Buckingham Palace Blues (Insp. Carlyle Novel) / James Craig

Oh yes, I love James Craig’s Inspector Carlyle novels. They’re gritty, they ring true, this third one  covers corruption in the police as well as Russian mobsters and child trafficking and yet still never loses that slightly sarcastic, grumpy tone that I came to love in my Inspector Carlyle. It’s a wild ride Craig takes us with this book – a ride that starts with a lost child in the royal gardens. That it also ends there, close to the palace, is a truly poetic twist I loved – full circle even though the child in question had been doomed from the first pages of the book. The beauty is also that we learn more about his daughter, slowly coming to her teenage years, his boss, her husband in jail, and his long suffering partner, all of which get more threedimensional over time. I need more of this – I truly hope there’s a fourth novel sooner rather than later!

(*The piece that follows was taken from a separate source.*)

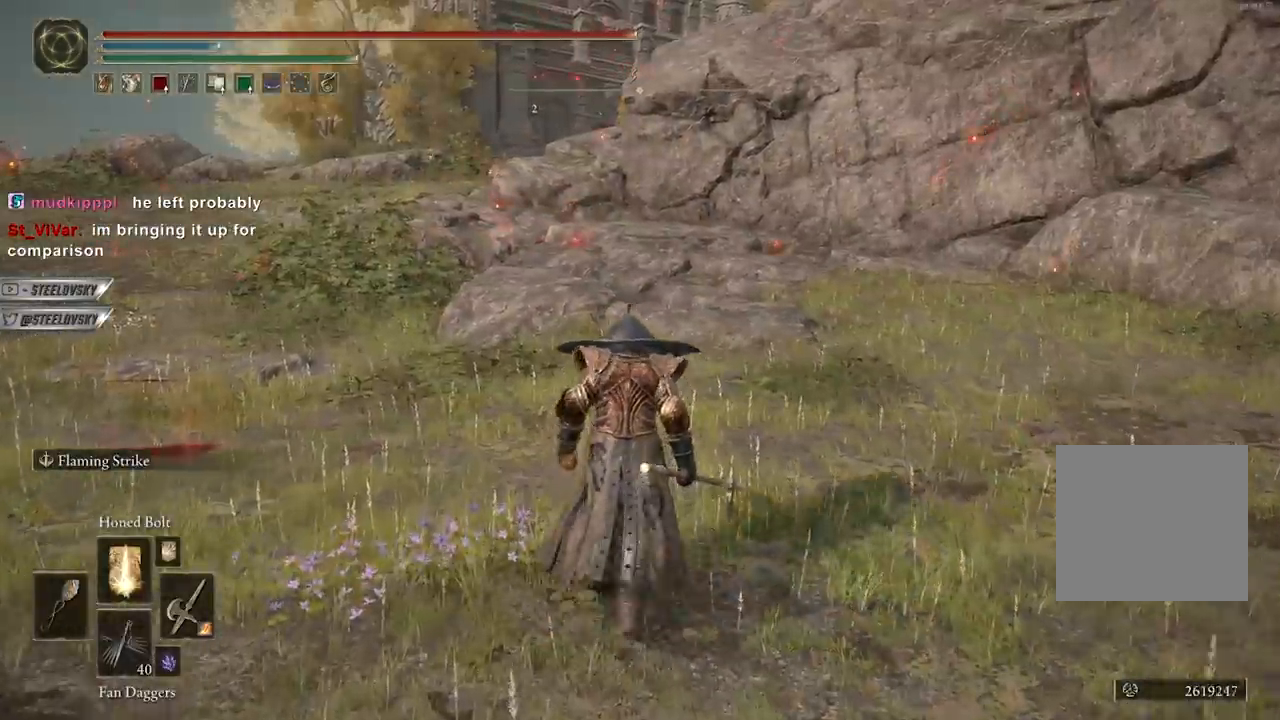
{"buttons": ["B"], "left_stick": "up", "right_stick": "center", "events": [[33, "left_stick", "up-left"], [83, "right_stick", "up-left"], [283, "left_stick", "up"], [283, "right_stick", "center"]]}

Once again I’m pilfering the summary of the book from someone on Amazon – and believe me, unlike them I already am a huge fan 😉

By El Becko    Amazon.com
I’ve been reading each Carlyle novel as it comes out, and I’m in danger of becoming a bit of a fan.Third book in and Craig is hitting his stride, an appropriate metaphor as the London Olympics proper start today. (At the beginning of Aug 2012 – addendum)If you are not familiar with him, then Carlyle is an Inspector from London’s Charing Cross Police Station who makes a speciality of upsetting vested interests whilst solving crime. It takes seconds to irritate him, and once irritated his language is choice. He’s a second generation Scot, so hardworking and dour but funny in the way that Scot’s are – and with plenty of integrity.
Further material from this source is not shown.